A late edge result can't revive it. Both onAgentJobResult and onAgentJobFailed first check runIsActive (pending/running). A success or failure that arrives after the user cancelled is ignored — its abandoned edge work never overwrites the final status.
Failure propagates the other way. A failed extract/load agent job must fail its run, or the run hangs in its phase forever: onAgentJobFailed appends an error run_event and calls MarkRunFailed (guarded by runIsActive).
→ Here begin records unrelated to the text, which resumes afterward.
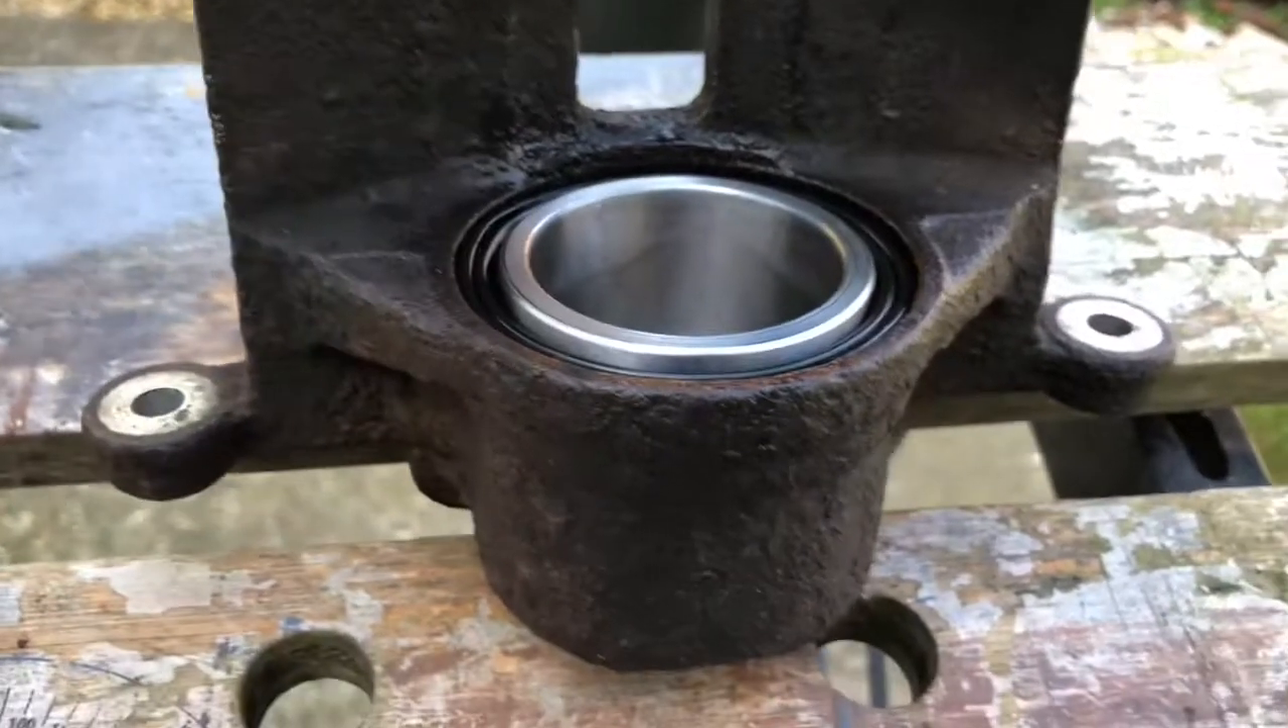Now as you can see i've clamped up wound the piston down and it's nice flush finish.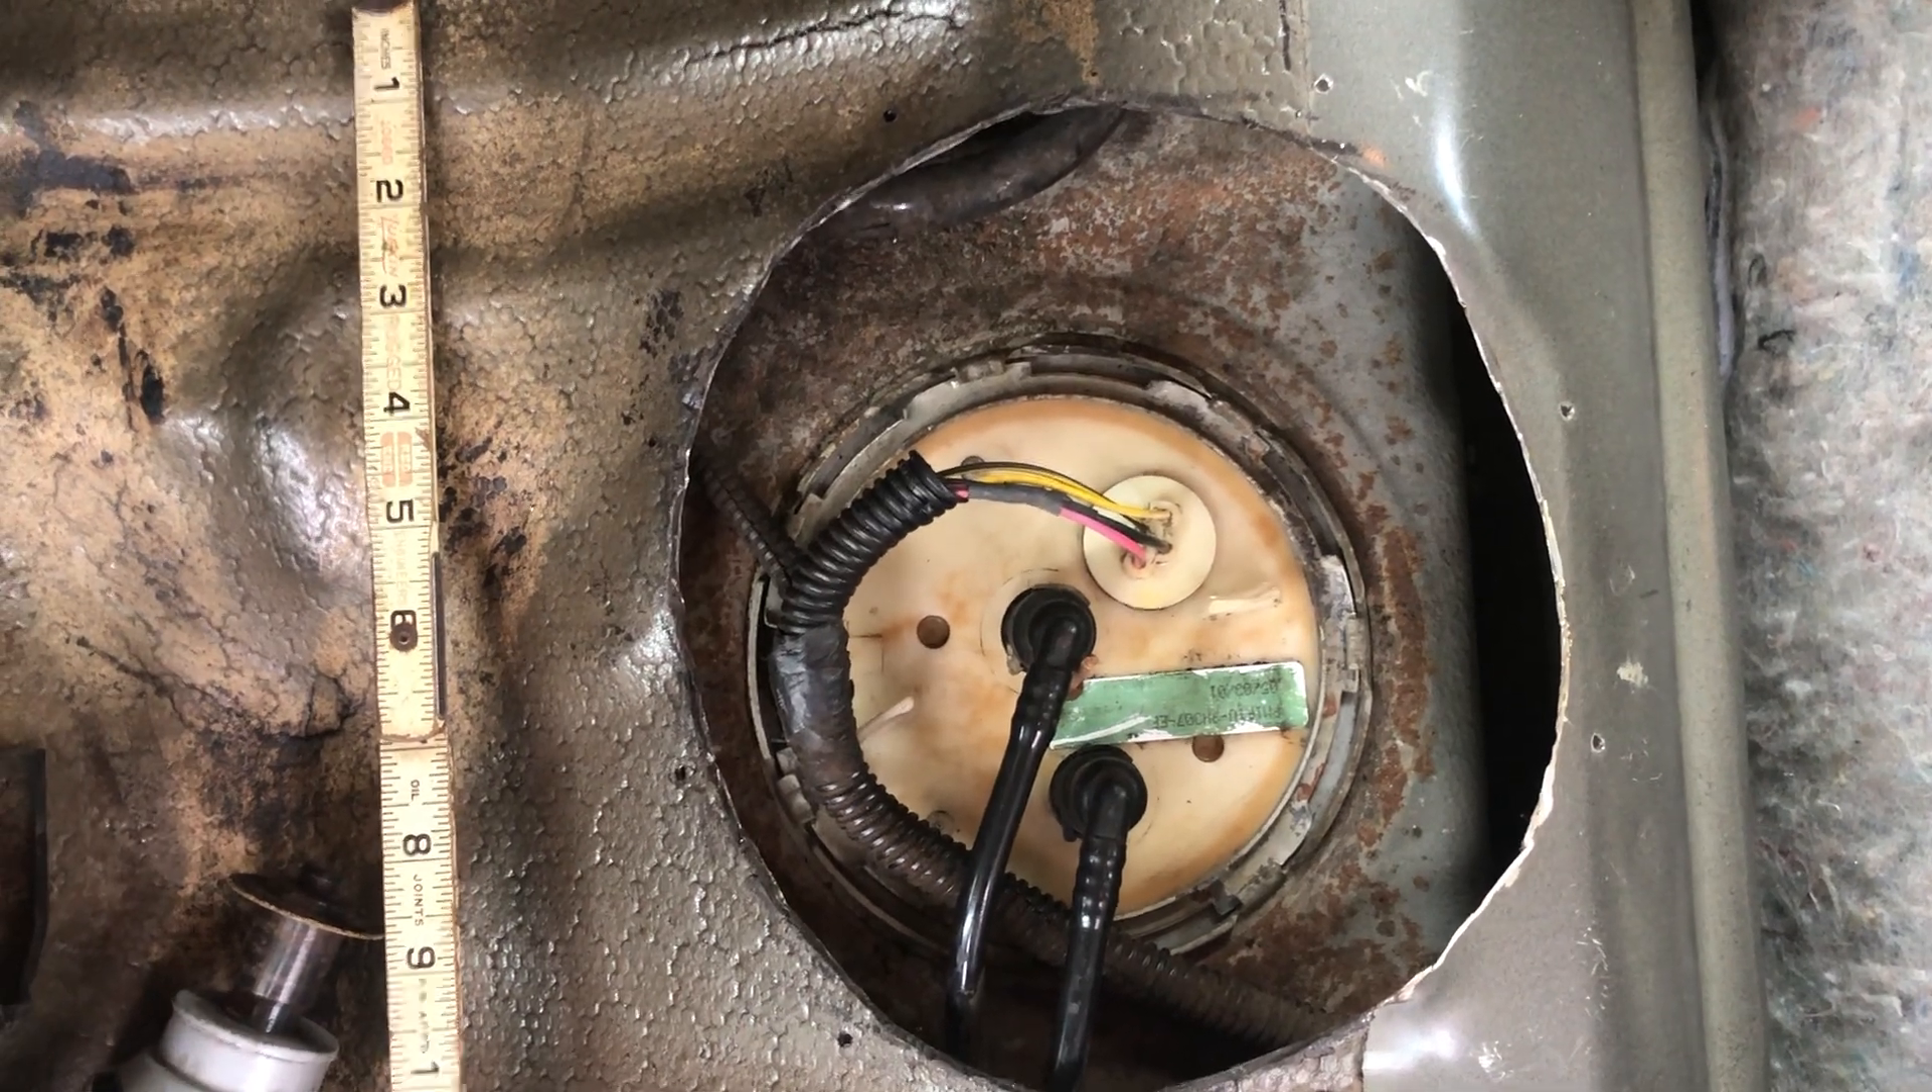You can see my hole was a little bit off center.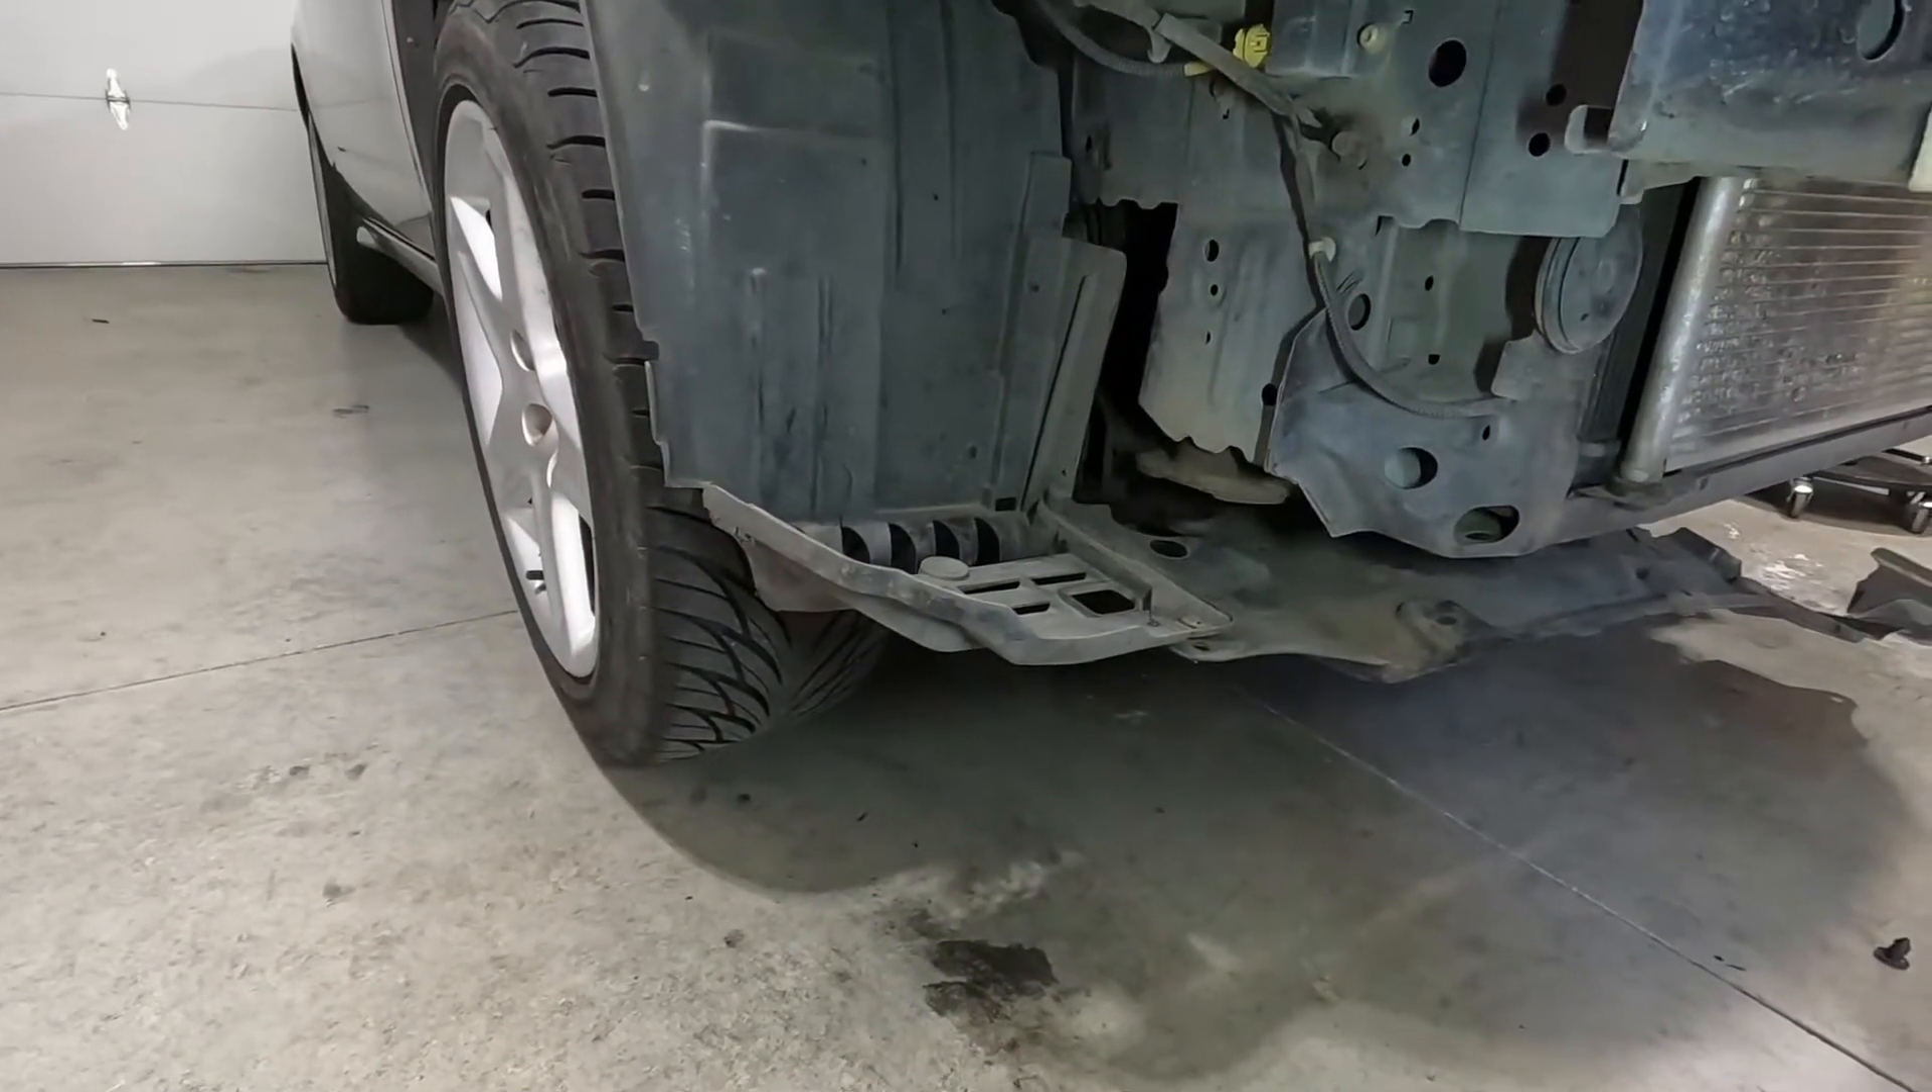So I got the front bumper off and the passenger side is looking pretty good.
Connection-scoped kinds (test/discover/preview) have no run, so they are no-ops here — their caller sees the failure via the blocking awaitAgentJob poll instead.
func (s *Server) onAgentJobFailed(ctx context.Context, job sqlc.AgentJob, jobErr *string) {
if !job.RunID.Valid { return }
switch job.Kind {
case "extract", "load": // only run-scoped kinds touch a run
default:
return
}
if !s.runIsActive(ctx, uuid.UUID(job.RunID.Bytes)) { return } // don't overwrite a cancelled/finished run
prefixed := fmt.Sprintf("runtime %s: %s", job.Kind, msg)
s.runEvent(ctx, runID, "error", "", prefixed)
s.q.MarkRunFailed(ctx, sqlc.MarkRunFailedParams{ID: runID, Error: &prefixed})
}Because agent-executed runs bypass the worker's own event stream, the apiserver emits runEvent rows at every dispatch/result transition — “Dispatched extract to the source runtime”, “Loading staged data on Setu cloud”, and so on. Without those the run monitor would show a blank timeline for the entire edge portion of the flow. The run's executedOn field ({kind:"agent", name} vs {kind:"cloud"}) is derived from whether an extract agent_job exists — the two tests TestGetRunExecutedOnAgent and TestGetRunExecutedOnCloud pin that surface.